While this bill may be well-intentioned, it is flawed in a great number of ways. Please stay tuned and review our Legislative Tracker for updates on this bill.
This bill is unnecessary. May we assume Ms. Titone knows little or nothing about the operation of common-interest communities? Why does she attempt to micromanage them? I’m sure she comes well intentioned, but I really wish the Legislature would leave us alone. There is no way to enforce the provisions of CCIOA except for the aggrieved homeowner to hire an attorney and take his association to court. This is no way to resolve issues, and it is costly to all parties. Most courts already require mediation before going before a judge. I have not had good experiences with mediators, and the legal process is lengthy. Plus, it pits homeowners against their own associations.

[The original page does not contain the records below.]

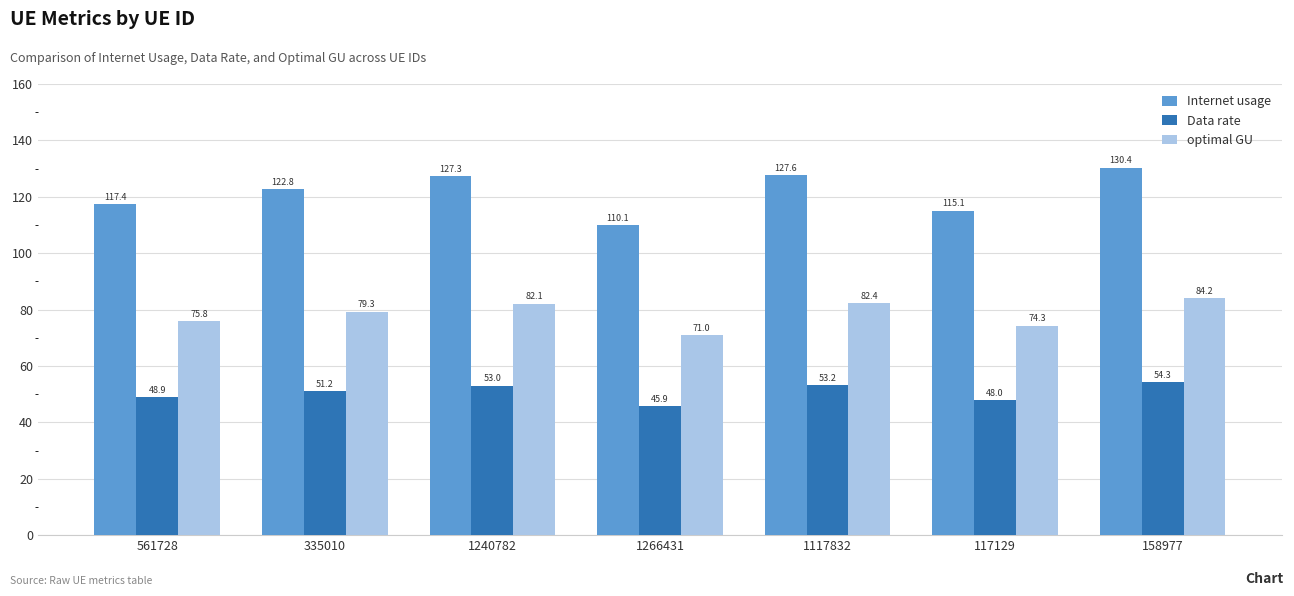

How many groups of bars are there?

7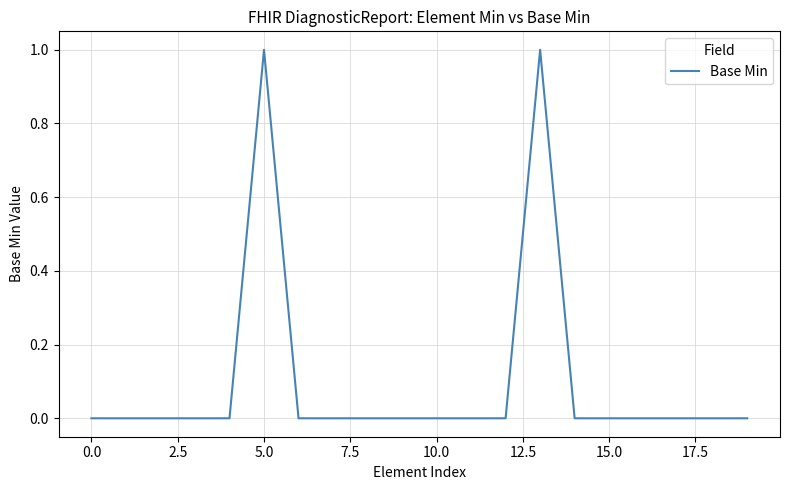

What is the greatest value displayed?

1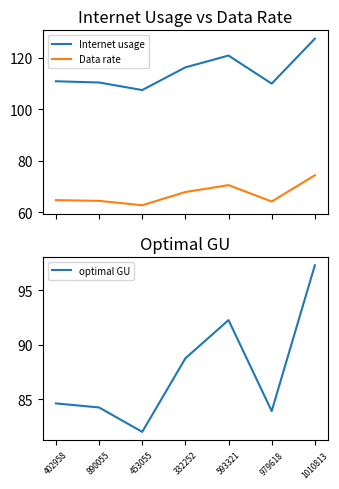

At how many categories does at least one series exceed 84?

7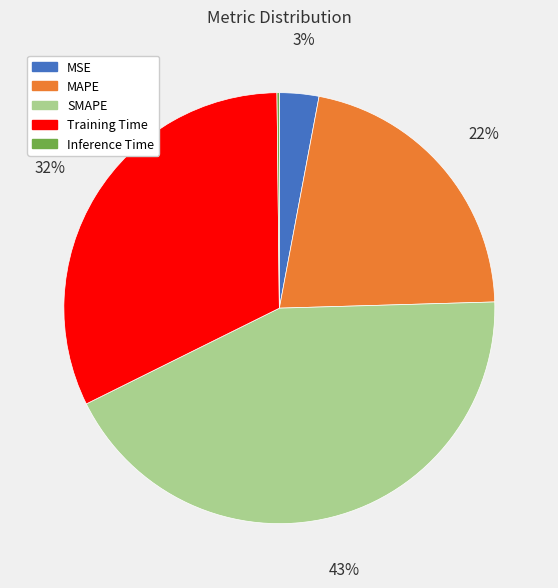

To the nearest percent, what portion does MSE represent?

3%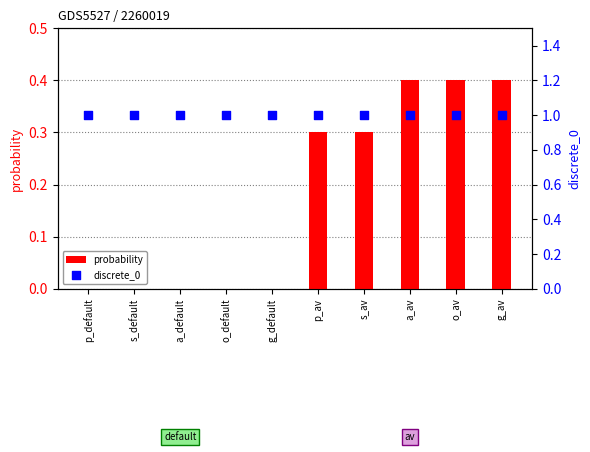

Which series contains the highest Y value?

discrete_0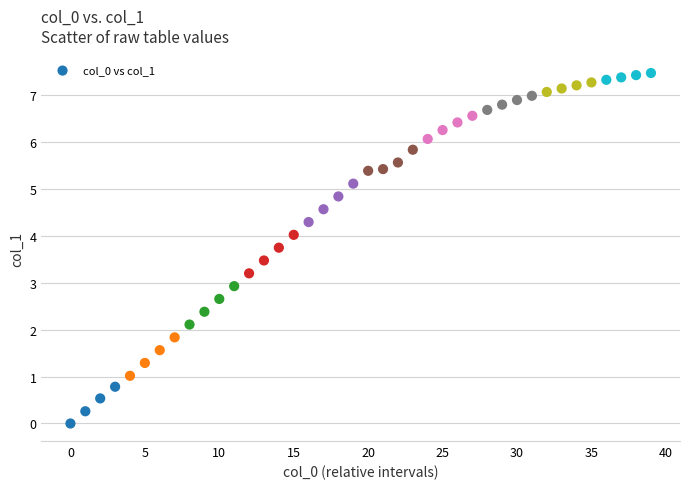

What is the range of Y values (max minus min)?

7.5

What is needed is binding out-of-court arbitration for all disputes, except for collection matters. This would include alleged violations of laws and governing documents. We all know that very few complaints are valid or substantive, so there would have to be someone in the State HOA Resource Office to vet the complaints and determine if they are valid. If not valid, that person should explain why they are not. Usually, it just takes pointing out the applicable provision(s) in the law or in the governing documents. 99% of complaints can be resolved in this way, so the system would not be overloaded. Under the current system, the parties would have to go to court just to find this out.
This really can be logical and easy.
HB 21-12299, HOA Reform, flawed, vague accomplishes nothing for homeowners and continues to allow the practice of HOA property management companies to charge HOA transfer fees without providing the payee with an invoice detailing what was done, when and line item cost: the only business that can get away with this in Colorado. The recommendation on dispute resolution is a mess, vague: it doesn’t address the cost, availability of trained-knowledgeable mediators; anyone can be a mediator as they have no license or credential and don’t have to have an understanding of the law or HOAs; the proposals requires an upfront fee that will be $400+ for a mediation session that provides no guarantee of agreement and any agreement can be ignored and thus the homeowner ends up in court which it what they wanted to avoid; this will cost taxpayers over $1 million a year to administer and hire staff (based on previous legislative fiscal note); most homeowners can’t risk $400+ on a simple case or enforcement of CCRs and thus this is an empty solution; the Sunset Review of the State HOA Office in 2019 recommended dispute resolution in the HOA Office (the cost would be on the high end $1.50 per home per year); other issues in this Bill a vague and too general to implement into law and are also already addressed in current law. Homeowners need effective HOA laws and not just more HOA laws. What should be implemented are the Sunset Review recommendations that are effective, straightforward and solve problems and fund all new measures via HOA registration fees than with taxpayer dollars. This Bill is empty and should be killed.